Objective | Convert the lines of the data between the line containing "family: Notonectidae" and the line containing "genus: Dicliptera", inclusive, into a numbered list, leaving out any blank lines.

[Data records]
%%
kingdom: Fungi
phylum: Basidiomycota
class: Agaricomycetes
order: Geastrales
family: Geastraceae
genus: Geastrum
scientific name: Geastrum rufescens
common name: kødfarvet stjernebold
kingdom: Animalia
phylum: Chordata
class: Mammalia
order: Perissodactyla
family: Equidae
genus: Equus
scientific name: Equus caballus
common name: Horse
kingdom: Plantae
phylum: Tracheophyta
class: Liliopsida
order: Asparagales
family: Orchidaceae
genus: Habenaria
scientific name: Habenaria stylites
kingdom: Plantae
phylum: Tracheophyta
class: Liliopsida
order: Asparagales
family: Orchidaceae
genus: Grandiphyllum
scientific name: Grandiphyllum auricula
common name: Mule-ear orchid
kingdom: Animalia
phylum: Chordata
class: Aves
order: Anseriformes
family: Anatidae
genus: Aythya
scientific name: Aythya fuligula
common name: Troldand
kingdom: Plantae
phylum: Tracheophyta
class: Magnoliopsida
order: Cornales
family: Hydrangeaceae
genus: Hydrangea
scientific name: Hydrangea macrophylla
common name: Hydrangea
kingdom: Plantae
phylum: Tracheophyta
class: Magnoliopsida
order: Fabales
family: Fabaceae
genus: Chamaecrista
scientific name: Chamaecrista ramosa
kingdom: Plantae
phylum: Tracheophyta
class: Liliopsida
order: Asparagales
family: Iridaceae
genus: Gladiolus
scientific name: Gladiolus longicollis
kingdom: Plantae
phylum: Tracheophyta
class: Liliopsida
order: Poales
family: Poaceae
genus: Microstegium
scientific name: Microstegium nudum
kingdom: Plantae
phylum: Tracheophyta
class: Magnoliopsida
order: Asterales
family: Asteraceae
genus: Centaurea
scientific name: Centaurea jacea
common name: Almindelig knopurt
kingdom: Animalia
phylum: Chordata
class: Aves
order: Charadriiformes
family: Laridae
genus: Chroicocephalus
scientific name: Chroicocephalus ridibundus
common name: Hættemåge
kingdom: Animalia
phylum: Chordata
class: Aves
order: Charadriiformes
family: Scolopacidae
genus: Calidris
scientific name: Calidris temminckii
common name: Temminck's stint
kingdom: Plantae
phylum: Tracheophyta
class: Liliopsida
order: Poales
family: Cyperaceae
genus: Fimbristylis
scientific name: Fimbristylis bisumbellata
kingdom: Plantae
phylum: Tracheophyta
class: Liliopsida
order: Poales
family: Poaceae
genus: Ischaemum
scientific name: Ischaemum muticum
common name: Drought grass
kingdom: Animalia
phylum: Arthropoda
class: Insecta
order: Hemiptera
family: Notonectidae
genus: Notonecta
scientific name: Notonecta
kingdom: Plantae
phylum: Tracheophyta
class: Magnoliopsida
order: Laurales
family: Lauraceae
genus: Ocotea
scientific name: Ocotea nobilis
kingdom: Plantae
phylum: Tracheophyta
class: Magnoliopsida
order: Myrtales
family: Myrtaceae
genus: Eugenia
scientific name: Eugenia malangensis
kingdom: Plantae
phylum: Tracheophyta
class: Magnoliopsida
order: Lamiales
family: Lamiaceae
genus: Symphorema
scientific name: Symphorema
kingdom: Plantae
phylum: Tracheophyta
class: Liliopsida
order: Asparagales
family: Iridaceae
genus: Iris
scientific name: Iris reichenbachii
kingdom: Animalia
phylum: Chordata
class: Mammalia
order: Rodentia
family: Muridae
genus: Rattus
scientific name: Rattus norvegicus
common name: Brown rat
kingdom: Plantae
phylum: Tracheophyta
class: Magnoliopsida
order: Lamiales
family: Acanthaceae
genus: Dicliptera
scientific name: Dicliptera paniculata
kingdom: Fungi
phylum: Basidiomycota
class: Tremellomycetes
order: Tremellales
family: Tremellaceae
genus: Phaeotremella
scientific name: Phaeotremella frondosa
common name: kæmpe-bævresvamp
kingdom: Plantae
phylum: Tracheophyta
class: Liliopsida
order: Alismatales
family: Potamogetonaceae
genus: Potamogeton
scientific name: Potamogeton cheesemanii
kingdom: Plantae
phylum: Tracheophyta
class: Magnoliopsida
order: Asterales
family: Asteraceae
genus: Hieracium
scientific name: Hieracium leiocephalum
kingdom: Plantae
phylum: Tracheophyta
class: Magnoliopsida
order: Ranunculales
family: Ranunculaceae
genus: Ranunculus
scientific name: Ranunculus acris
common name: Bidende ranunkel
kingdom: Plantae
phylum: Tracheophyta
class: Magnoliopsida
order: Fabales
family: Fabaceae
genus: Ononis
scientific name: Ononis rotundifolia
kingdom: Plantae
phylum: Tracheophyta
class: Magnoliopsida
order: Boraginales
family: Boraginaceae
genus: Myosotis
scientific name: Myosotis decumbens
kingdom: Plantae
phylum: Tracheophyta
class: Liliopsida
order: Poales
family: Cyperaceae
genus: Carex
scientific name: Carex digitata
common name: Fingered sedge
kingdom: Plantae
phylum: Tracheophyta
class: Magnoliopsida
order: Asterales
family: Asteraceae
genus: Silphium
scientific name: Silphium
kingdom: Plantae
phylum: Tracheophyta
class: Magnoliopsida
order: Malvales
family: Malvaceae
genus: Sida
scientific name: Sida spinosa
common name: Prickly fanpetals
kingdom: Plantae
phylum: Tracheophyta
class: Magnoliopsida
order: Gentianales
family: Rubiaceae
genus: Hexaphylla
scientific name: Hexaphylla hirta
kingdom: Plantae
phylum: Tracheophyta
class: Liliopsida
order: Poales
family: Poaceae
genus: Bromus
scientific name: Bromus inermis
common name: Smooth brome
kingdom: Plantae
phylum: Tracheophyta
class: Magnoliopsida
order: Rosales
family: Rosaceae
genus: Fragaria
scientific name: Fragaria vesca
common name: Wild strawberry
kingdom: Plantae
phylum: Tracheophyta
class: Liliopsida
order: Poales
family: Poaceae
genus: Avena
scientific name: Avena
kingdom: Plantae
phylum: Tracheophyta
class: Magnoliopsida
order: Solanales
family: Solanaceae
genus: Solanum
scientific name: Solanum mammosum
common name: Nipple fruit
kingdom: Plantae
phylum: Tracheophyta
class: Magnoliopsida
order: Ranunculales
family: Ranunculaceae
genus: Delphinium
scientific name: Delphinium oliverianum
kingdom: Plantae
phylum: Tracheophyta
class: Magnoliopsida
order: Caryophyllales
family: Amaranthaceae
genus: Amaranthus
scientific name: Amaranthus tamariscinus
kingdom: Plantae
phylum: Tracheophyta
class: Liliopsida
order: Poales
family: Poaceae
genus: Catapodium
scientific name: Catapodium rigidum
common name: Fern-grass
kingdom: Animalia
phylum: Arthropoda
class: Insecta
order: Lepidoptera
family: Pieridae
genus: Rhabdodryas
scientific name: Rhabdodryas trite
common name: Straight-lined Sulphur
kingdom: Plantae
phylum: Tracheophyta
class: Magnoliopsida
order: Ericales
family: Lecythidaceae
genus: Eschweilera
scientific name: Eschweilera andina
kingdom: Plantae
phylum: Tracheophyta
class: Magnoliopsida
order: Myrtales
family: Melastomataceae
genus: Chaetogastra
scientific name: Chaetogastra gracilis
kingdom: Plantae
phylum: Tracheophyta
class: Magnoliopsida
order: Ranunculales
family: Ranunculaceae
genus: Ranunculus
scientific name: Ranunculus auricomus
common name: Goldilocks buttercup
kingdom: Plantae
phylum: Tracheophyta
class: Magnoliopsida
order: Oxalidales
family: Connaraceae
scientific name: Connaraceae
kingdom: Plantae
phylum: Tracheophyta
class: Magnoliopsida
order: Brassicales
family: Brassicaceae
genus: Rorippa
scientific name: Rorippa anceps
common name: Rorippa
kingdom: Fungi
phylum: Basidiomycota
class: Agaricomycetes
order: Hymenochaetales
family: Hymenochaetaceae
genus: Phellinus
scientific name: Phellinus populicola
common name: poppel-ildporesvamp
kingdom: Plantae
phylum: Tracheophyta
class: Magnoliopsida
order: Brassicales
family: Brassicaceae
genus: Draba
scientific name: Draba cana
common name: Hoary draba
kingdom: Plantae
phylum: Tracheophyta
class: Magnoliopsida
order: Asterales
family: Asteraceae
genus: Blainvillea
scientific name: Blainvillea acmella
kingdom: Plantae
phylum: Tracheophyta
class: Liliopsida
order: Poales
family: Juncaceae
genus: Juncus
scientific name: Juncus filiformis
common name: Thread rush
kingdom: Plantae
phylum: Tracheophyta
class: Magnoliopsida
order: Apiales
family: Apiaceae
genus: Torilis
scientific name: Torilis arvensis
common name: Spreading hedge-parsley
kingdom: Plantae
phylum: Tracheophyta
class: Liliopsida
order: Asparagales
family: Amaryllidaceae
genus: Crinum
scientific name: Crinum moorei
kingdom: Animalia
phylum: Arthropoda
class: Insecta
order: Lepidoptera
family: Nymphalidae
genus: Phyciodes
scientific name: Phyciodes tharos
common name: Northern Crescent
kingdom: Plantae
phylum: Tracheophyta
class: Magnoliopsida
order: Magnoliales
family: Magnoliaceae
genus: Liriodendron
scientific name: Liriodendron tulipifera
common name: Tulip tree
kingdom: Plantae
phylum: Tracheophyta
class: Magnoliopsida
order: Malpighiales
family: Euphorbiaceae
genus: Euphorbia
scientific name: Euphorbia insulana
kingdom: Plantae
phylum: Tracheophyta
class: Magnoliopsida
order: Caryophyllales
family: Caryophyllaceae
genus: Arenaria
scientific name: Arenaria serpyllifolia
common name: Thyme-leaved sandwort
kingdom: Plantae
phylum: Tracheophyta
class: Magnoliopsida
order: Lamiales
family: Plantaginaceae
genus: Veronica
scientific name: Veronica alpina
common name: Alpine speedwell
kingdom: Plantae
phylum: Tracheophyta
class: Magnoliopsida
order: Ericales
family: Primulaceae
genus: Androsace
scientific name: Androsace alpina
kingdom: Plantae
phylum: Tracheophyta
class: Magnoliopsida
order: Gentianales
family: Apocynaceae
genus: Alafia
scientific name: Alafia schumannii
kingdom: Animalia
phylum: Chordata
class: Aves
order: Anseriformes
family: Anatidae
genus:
%%
Response to this task |
1. family: Notonectidae
2. genus: Notonecta
3. scientific name: Notonecta
4. kingdom: Plantae
5. phylum: Tracheophyta
6. class: Magnoliopsida
7. order: Laurales
8. family: Lauraceae
9. genus: Ocotea
10. scientific name: Ocotea nobilis
11. kingdom: Plantae
12. phylum: Tracheophyta
13. class: Magnoliopsida
14. order: Myrtales
15. family: Myrtaceae
16. genus: Eugenia
17. scientific name: Eugenia malangensis
18. kingdom: Plantae
19. phylum: Tracheophyta
20. class: Magnoliopsida
21. order: Lamiales
22. family: Lamiaceae
23. genus: Symphorema
24. scientific name: Symphorema
25. kingdom: Plantae
26. phylum: Tracheophyta
27. class: Liliopsida
28. order: Asparagales
29. family: Iridaceae
30. genus: Iris
31. scientific name: Iris reichenbachii
32. kingdom: Animalia
33. phylum: Chordata
34. class: Mammalia
35. order: Rodentia
36. family: Muridae
37. genus: Rattus
38. scientific name: Rattus norvegicus
39. common name: Brown rat
40. kingdom: Plantae
41. phylum: Tracheophyta
42. class: Magnoliopsida
43. order: Lamiales
44. family: Acanthaceae
45. genus: Dicliptera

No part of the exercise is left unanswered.